SAMPLE TESTS
Part I: Multiple Choice Questions 40%
This part will have 20 questions with 4 answers (students select the best possible answers) and each question is worth 2 points. Some sample questions are:
- If a data set has "n" observations and "p" features, and it is highdimensional data, then which one of the following is true: a) n=p; b) n < p; c) n > p; d) log(n)=log(p).
- Which of the following is not a class characteristics? a) intensity data; b) imbalanced data; c) inaccurate data; d) incomplete data.
- Which of the following statement is correct? a) bagging is applied at the testing phase of the random forest; b) bagging is applied at the training phase of random forest; c) bagging is applied only in support vector machine; d) bagging is randomly selected in random forest.
Part II: Essay Questions 60%
This part will have 4 questions (students will be asked to answer 3 questions) and each question is worth 20 points. Some sample questions are:
- Researchers an Statisticians have studied missing data problem for several decades; however, big data is emerging and its data complexity is unmanageable. Using modern examples, describe the missing data problem in big data domain, and suggest a feasible solution.

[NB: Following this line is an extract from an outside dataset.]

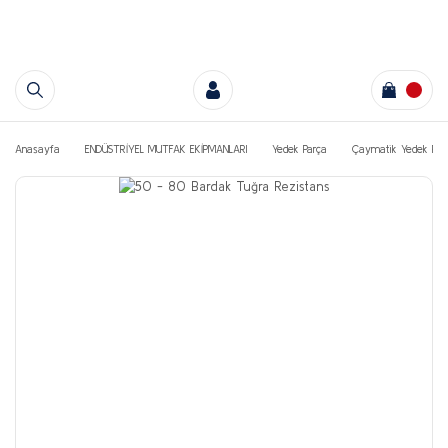
Anasayfa
ENDÜSTRİYEL MUTFAK EKİPMANLARI
Yedek Parça
Çaymatik Yedek Par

- Suppose you have two data sets. The first set has "n" observations and "p" features with a class label "c1". The second table has "m" observations and the same features in the same order with a class label "c2". Write a program using a programming language (e.g. R, Matlab, Java, ..) to merge these files with class randomization and ready for classification problem.
- Explain random forest algorithm using an example, figures, and pseudo code as appropriate. You must present all the steps involved in the training and testing phases of this algorithm.